(待解問題):
能否把圖片尺寸變換一文中介於“img = cv2.imread(img_path,flags=1)”和“# imgs.append(img_resize)”之間(含兩端)的部分修改後重寫,並將其中的“INTER_LINEAR”換成“INTER_AREA”?

(所給文字):
目錄
目標檢測訓練中,我們的數據集尺寸大部分時侯都是不符合網絡輸入的,需要對尺寸進行修改,下面我介紹兩種常用尺寸變換方法:
1. 比例縮放
這種方法就是簡單的對圖片尺寸進行比例縮放,一般使用cv2.resize()對圖片進行縮放,然後計算長寬縮放比例,再通過比例來縮放標註的目標框尺寸。具體代碼如下:
def read_and_resize_picture(img_path, img_boxes):
"""
:function:讀取圖片,並縮放圖片尺寸到指定尺寸,同時修改目標框尺寸
:param img_path: 單張圖片路徑
:param img_boxes: 對應圖片目標框[[xmin,ymin,xmax,ymax],...,[xmin,ymin,xmax,ymax]]
:return:圖片(已經讀取啦),修改的目標框
"""
img = cv2.imread(img_path,flags=1)
height, width = img.shape[0:2]
if height == 416 and width == 416:
return img, img_boxes
else:
h_s = height / 416.
w_s = width / 416.
# box = img_boxes
# 將原圖resize成300,300
img_resize = cv2.resize(img, dsize=(416, 416), interpolation=cv2.INTER_LINEAR)
# imgs.append(img_resize)
img_boxes[:, 0:3:2] = img_boxes[:, 0:3:2] / w_s
img_boxes[:, 1:4:2] = img_boxes[:, 1:4:2] / h_s
# boxes.append(box)
return img_resize, img_boxes
這種方法修改圖片尺寸方便,但是會改變圖片特徵
2. 使用letterbox
先對圖片填充黑邊,使圖片尺寸爲正方形,然後再縮放,這樣不會改變圖片尺寸,代碼如下:
import numpy as np
import cv2
import math
def cv2_letterbox_image(image, expected_size, box):
"""
function:使用letterbox填充並修改圖片尺寸
:param image: 原圖
:param expected_size: 想要修改後的尺寸
:param box: 原圖目標框
:return: 修改後的圖片,目標框
"""
ih, iw = image.shape[0:2]
ew, eh = expected_size
scale = min(eh / ih, ew / iw)
nh = int(ih * scale)
nw = int(iw * scale)
for i in range(4):
box[i] = box[i] * scale
image = cv2.resize(image, (nw, nh), interpolation=cv2.INTER_CUBIC)

數據集條目:
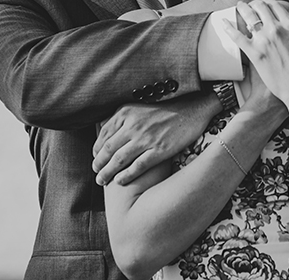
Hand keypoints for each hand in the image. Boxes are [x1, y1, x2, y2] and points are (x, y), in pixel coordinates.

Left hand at [92, 95, 216, 185]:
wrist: (192, 108)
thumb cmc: (165, 109)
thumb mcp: (139, 107)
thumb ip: (122, 117)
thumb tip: (103, 129)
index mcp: (126, 113)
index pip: (103, 135)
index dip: (96, 150)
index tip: (96, 159)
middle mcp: (133, 125)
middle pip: (108, 149)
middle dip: (98, 164)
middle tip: (96, 173)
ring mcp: (146, 138)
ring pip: (119, 159)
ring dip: (108, 172)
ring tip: (102, 181)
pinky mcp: (159, 150)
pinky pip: (138, 166)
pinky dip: (126, 175)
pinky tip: (120, 181)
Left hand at [226, 0, 288, 108]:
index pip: (276, 4)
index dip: (271, 2)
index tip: (267, 3)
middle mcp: (276, 29)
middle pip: (261, 7)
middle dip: (255, 3)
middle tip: (252, 4)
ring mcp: (263, 41)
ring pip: (249, 17)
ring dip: (242, 8)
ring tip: (239, 6)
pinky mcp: (254, 54)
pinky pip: (237, 36)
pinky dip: (229, 27)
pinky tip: (224, 21)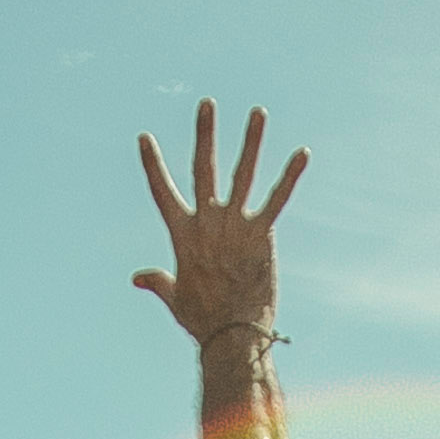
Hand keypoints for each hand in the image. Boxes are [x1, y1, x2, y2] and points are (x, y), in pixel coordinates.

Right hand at [136, 98, 305, 349]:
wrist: (231, 334)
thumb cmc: (201, 319)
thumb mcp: (174, 297)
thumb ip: (156, 281)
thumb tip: (136, 278)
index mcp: (182, 234)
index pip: (162, 191)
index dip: (152, 164)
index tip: (145, 137)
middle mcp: (207, 222)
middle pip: (203, 169)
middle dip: (205, 134)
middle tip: (207, 103)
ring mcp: (235, 225)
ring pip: (243, 174)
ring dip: (252, 141)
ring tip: (258, 111)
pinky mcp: (262, 234)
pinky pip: (278, 199)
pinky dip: (290, 176)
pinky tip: (302, 153)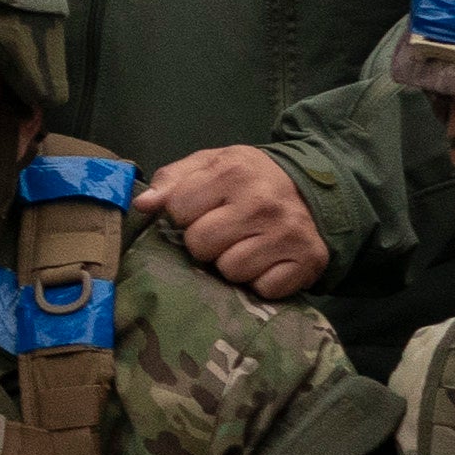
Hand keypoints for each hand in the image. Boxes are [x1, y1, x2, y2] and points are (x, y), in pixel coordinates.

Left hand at [140, 145, 329, 300]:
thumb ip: (172, 180)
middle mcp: (262, 202)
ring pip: (231, 271)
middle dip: (205, 242)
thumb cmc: (248, 180)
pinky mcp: (308, 261)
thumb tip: (143, 204)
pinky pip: (264, 289)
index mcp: (233, 171)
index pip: (178, 210)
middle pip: (200, 245)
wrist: (311, 191)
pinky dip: (262, 281)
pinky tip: (267, 261)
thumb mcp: (209, 165)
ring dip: (233, 263)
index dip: (184, 214)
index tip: (201, 210)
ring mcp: (288, 233)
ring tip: (245, 245)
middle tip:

(結果如下):
img = cv2.imread(img_path,flags=1)
height, width = img.shape[0:2]
if height == 416 and width == 416:
return img, img_boxes
else:
h_s = height / 416.
w_s = width / 416.
# box = img_boxes
# 將原圖resize成300,300
img_resize = cv2.resize(img, dsize=(416, 416), interpolation=cv2.INTER_AREA)
# imgs.append(img_resize)